It would be good to know the usefulness of above additional metrics that we 
capture, by sample runs and some numbers that could demonstrate it.

> Streaming Listener timing metrics should include time spent in JobGenerator's 
> graph.generateJobs
> ------------------------------------------------------------------------------------------------
>
>                 Key: SPARK-14597
>                 URL: https://issues.apache.org/jira/browse/SPARK-14597
>             Project: Spark
>          Issue Type: Improvement
>          Components: Spark Core, Streaming
>    Affects Versions: 1.6.1, 2.0.0
>            Reporter: Sachin Aggarwal
>            Priority: Minor
>
> While looking to tune our streaming application, the piece of info we were 
> looking for was actual processing time per batch. The 
> StreamingListener.onBatchCompleted event provides a BatchInfo object that 
> provided this information. It provides the following data
>  - processingDelay
>  - schedulingDelay
>  - totalDelay
>  - Submission Time
>  The above are essentially calculated from the streaming JobScheduler 
> clocking the processingStartTime and processingEndTime for each JobSet. 

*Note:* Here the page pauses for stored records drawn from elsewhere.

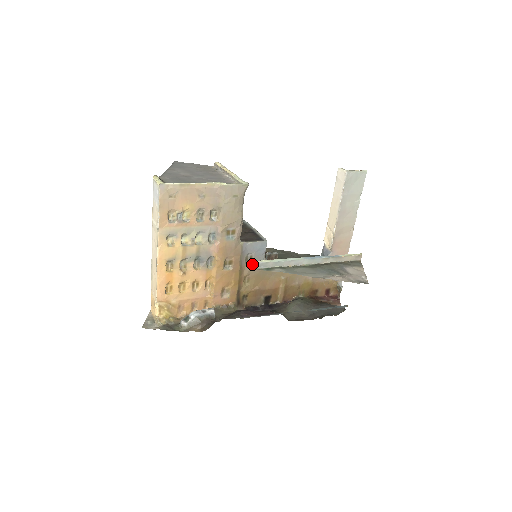
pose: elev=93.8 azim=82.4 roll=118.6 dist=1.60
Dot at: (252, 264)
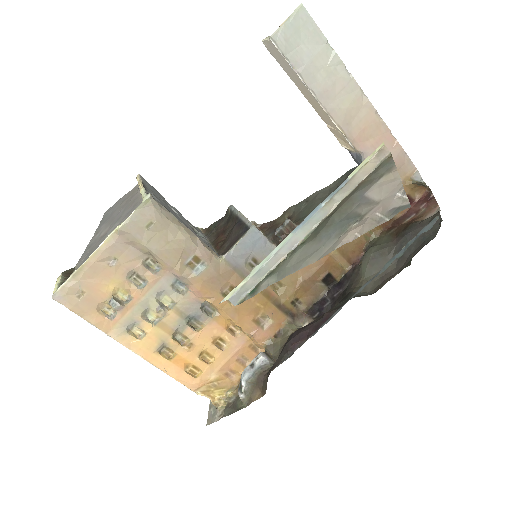
Dot at: occluded
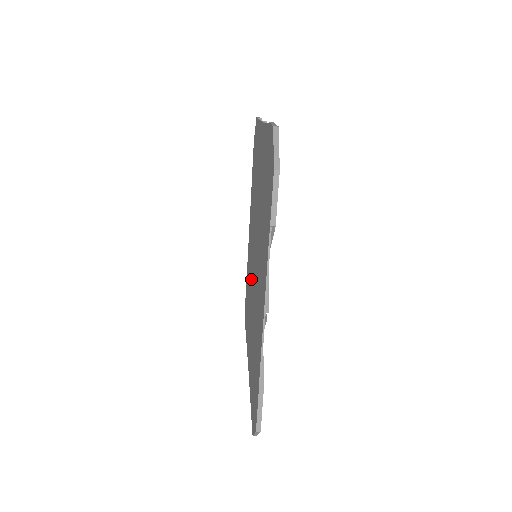
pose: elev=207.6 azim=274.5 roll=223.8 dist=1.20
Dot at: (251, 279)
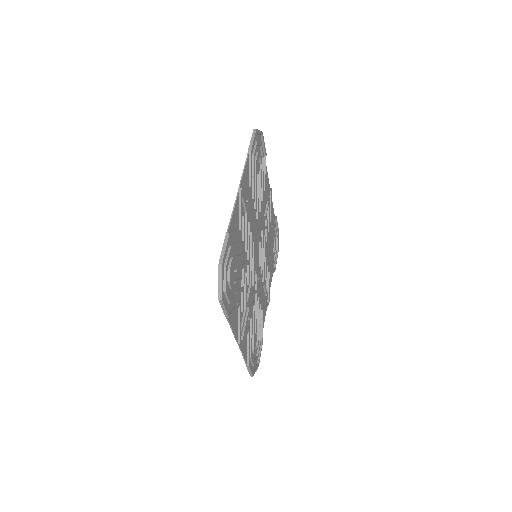
Dot at: occluded
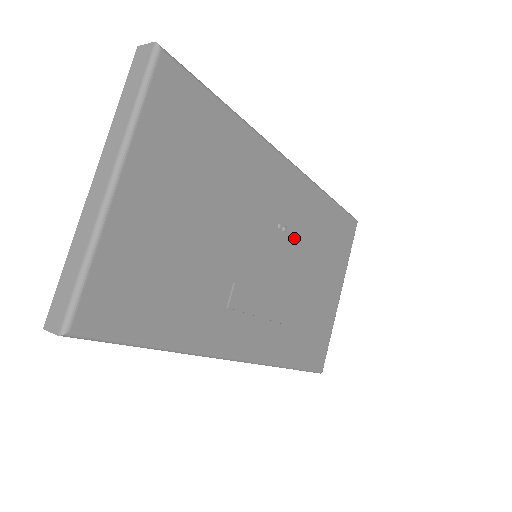
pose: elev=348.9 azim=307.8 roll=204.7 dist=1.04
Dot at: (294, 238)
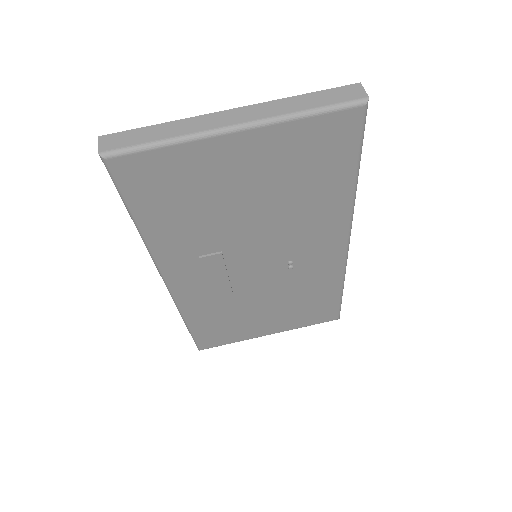
Dot at: (289, 278)
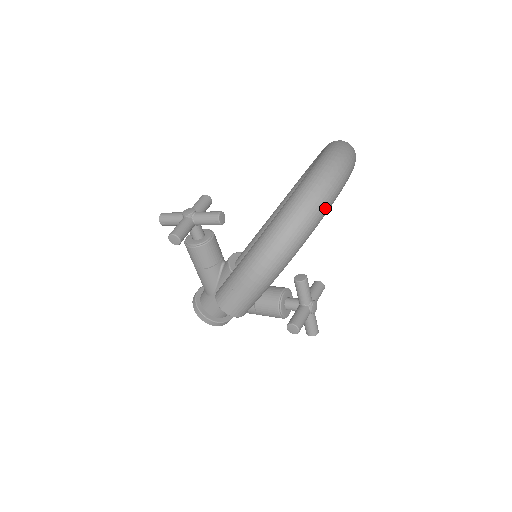
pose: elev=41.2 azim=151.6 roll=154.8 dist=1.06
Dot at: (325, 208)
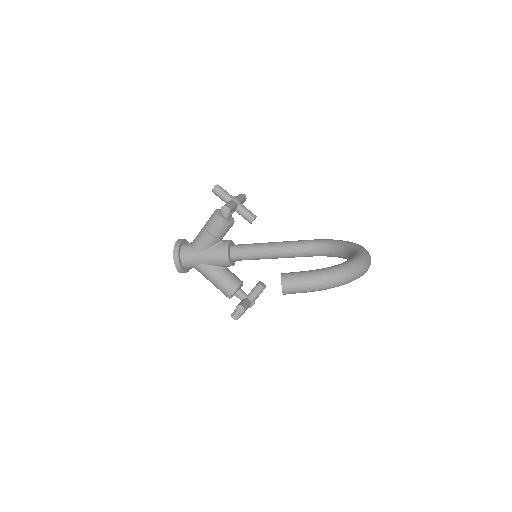
Dot at: occluded
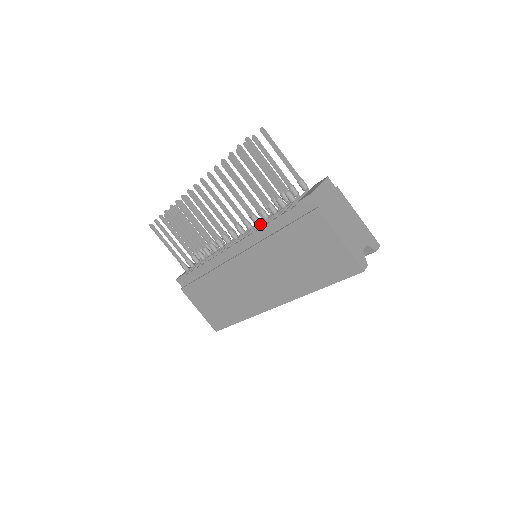
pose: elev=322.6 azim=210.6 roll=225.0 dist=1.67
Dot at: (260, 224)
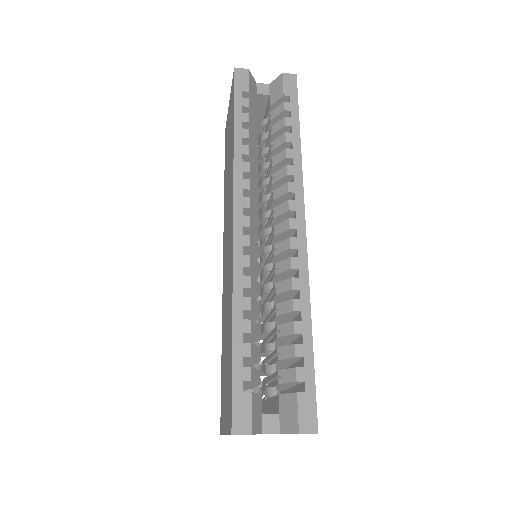
Dot at: occluded
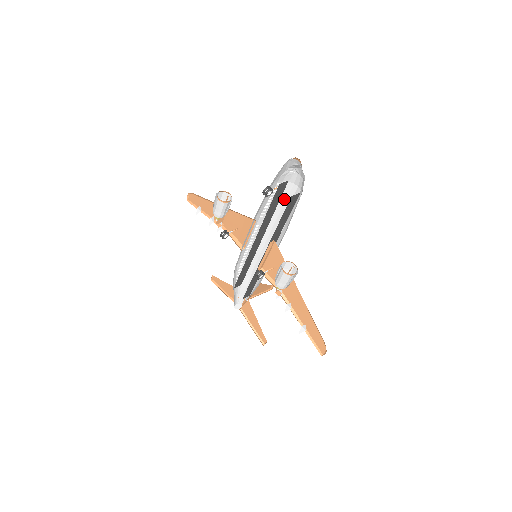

> Another metric available is submissionTime which is when a Jobset was put on 
> the Streaming Scheduler's Queue. 
>  
> So we took processing delay as our actual processing time per batch. However 
> to maintain a stable streaming application, we found that the our batch 
> interval had to be a little less than DOUBLE of the processingDelay metric 
> reported. (We are using a DirectKafkaInputStream). On digging further, we 
> found that processingDelay is only clocking time spent in the ForEachRDD 
> closure of the Streaming application and that JobGenerator's 
> graph.generateJobs 
> (https://github.com/apache/spark/blob/branch-1.6/streaming/src/main/scala/org/apache/spark/streaming/scheduler/JobGenerator.scala#L248)
>  method takes a significant more amount of time.
>  Thus a true reflection of processing time is
>  a - Time spent in JobGenerator's Job Queue (JobGeneratorQueueDelay)
>  b - Time spent in JobGenerator's graph.generateJobs (JobSetCreationDelay)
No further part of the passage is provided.